I know also both Smarts DFM v1.x and Cisco DFM 2 and 3.x and I share your opinion that v2/3 is all other than a improvement and too bad about the development expenses:)
But I'm looking for solution's and workarrounds to can live with the real existing DFM, currently v3.2. Honestly, I don't count with a useable improvement in the DFM functionality before LMS-4.

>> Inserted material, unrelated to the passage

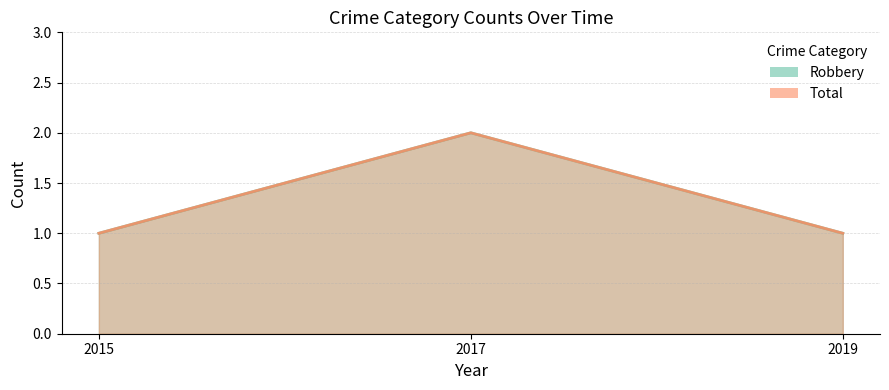

Is it true that Total equals 2 at 2017?

True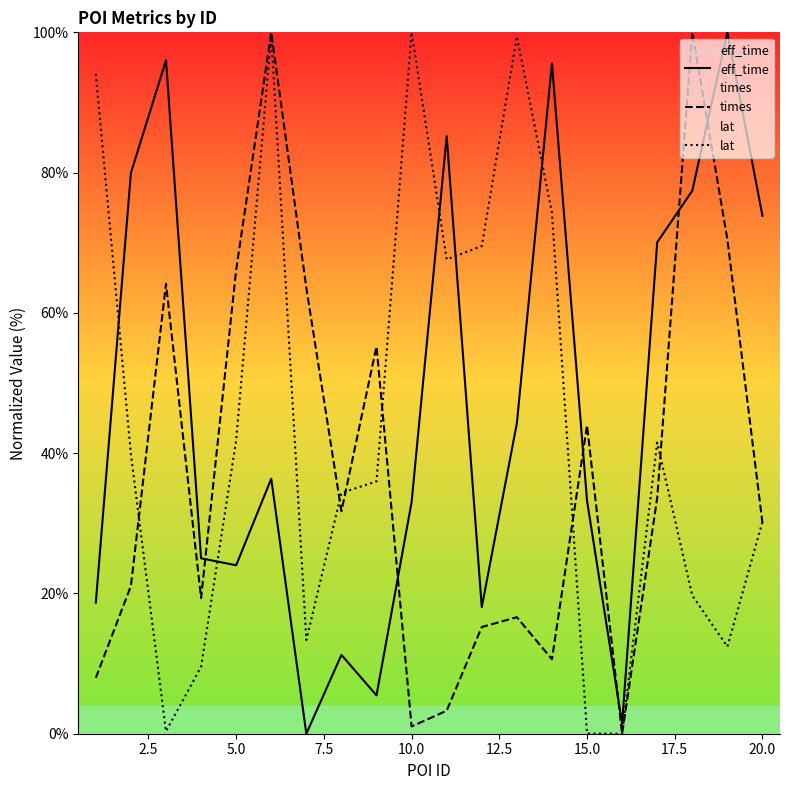

The eff_time series shows 73.8 at 20.0. True or false?

True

I was thinking about 2 DFM notification extender opportunities:
1. SEC: you can reach deduplication, but not root cause
2. Nagios: you could reach deduplication with nagios flap detection and root cause if you can built up the topology with strong hierarchical parent chield relation ships of devices into nagios. Host names must be case sensitive exactly the same as in LMS=>DFM/CM. To get the topology you will need to export CM (format: device, only that neighbors having higher hierarchie e.g. based on hopcount from network center device than device itself) and a perl-script converting this to basic nagios configs containing parent-chield-relations and a passive service to can catch the DFM notifications via SNMP-Trap or syslog. If you suppress u(for Unkown state) in Nagios notification you should get network outages from Nagios view only, that will be similar to a network level root cause.
So we need from LMS an script based export method from CM for topology. What possibilities are there, what fields are most applicable for topology?